▸ **Dataset excerpts**:
—————
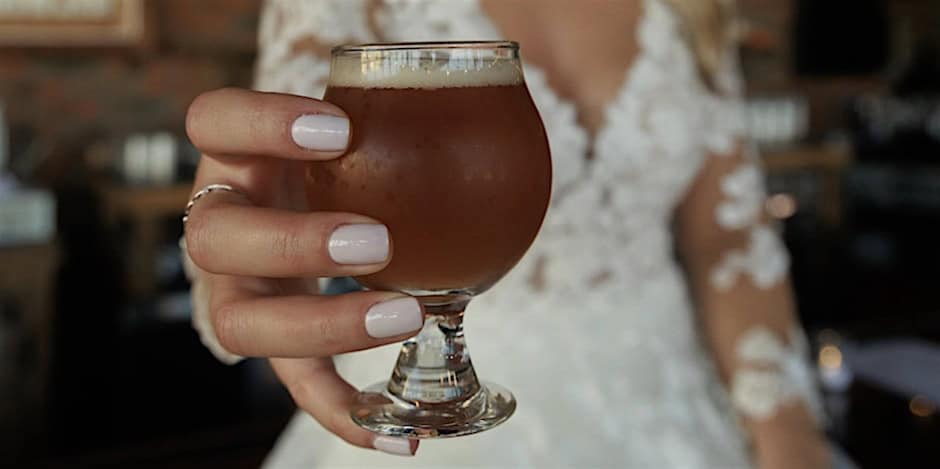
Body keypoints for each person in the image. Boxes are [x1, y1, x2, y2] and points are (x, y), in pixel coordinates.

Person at [181, 0, 832, 467]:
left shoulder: (693, 9)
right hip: (423, 427)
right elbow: (268, 181)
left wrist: (790, 434)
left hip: (673, 403)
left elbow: (731, 250)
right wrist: (239, 255)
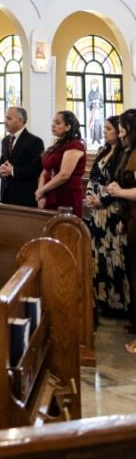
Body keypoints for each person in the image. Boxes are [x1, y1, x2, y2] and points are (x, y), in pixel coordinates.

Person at [85, 116, 130, 322]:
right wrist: (89, 196)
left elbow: (118, 182)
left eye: (110, 128)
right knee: (99, 253)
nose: (105, 131)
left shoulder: (122, 154)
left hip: (112, 210)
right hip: (97, 212)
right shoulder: (104, 150)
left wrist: (101, 200)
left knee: (114, 254)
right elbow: (93, 177)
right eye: (104, 128)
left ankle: (117, 302)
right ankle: (102, 299)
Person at [107, 109, 136, 352]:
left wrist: (119, 192)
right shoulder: (129, 151)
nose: (121, 133)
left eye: (124, 128)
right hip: (130, 217)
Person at [35, 110, 87, 217]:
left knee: (65, 230)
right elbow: (45, 171)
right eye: (53, 122)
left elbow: (64, 175)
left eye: (58, 123)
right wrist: (41, 193)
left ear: (68, 127)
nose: (53, 125)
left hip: (67, 195)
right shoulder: (57, 145)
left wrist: (42, 191)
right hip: (50, 191)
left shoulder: (75, 145)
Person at [0, 106, 44, 208]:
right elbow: (3, 161)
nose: (5, 121)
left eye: (9, 118)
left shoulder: (34, 141)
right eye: (5, 118)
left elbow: (36, 169)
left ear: (21, 120)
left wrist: (13, 171)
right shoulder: (5, 140)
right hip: (5, 195)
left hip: (23, 196)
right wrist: (0, 170)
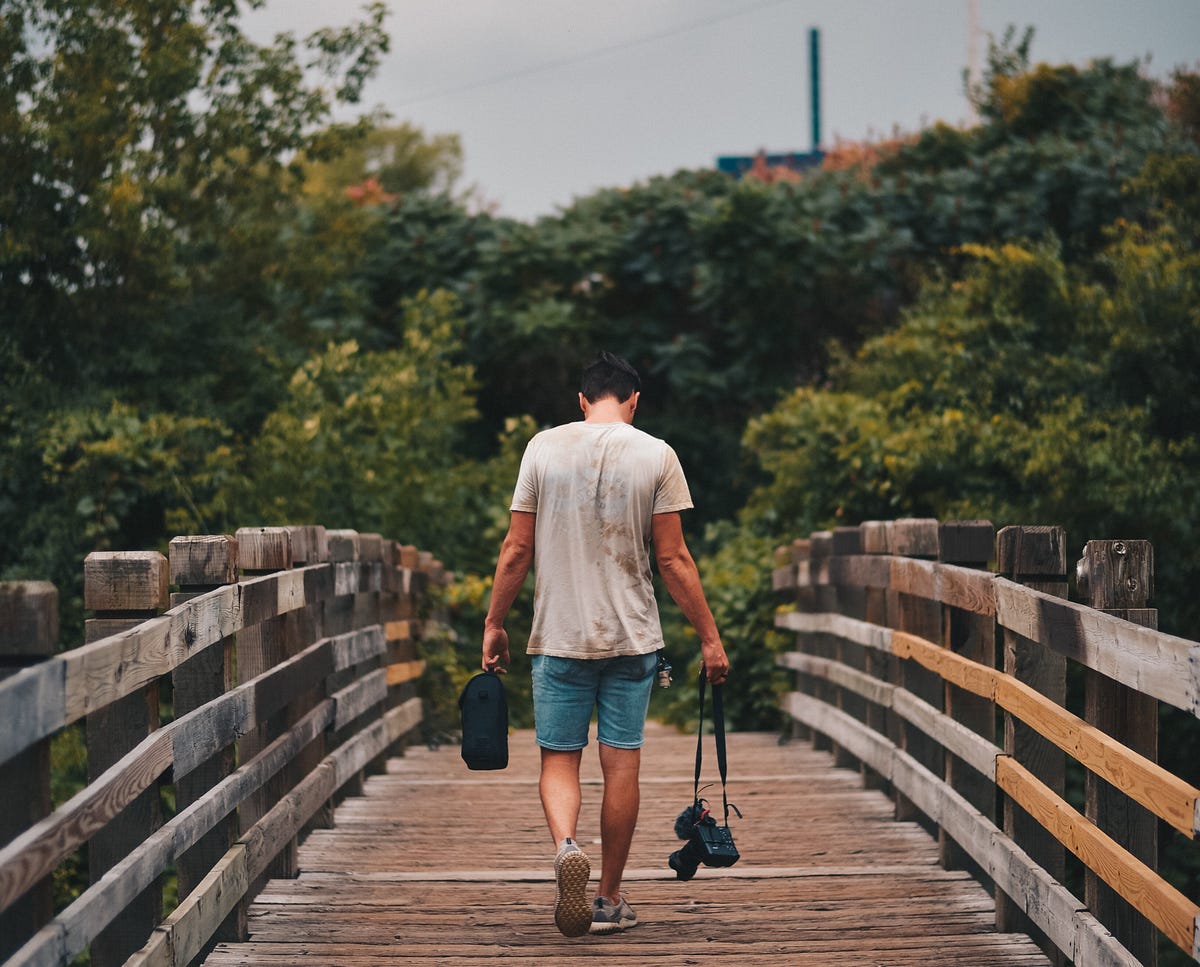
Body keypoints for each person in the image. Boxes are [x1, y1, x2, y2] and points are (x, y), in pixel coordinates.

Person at [481, 351, 730, 938]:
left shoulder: (542, 448)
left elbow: (516, 549)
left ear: (582, 399)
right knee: (621, 765)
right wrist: (709, 639)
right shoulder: (657, 454)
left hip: (559, 636)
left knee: (558, 759)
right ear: (634, 400)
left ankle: (567, 846)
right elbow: (672, 558)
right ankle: (610, 899)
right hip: (630, 637)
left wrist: (495, 622)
—————
▸ **WHAT IS REQUIRED**: Only the number should be given: how many lines in the data contain the string "knee".

▸ **OUTPUT FOR THIS EXERCISE**: 5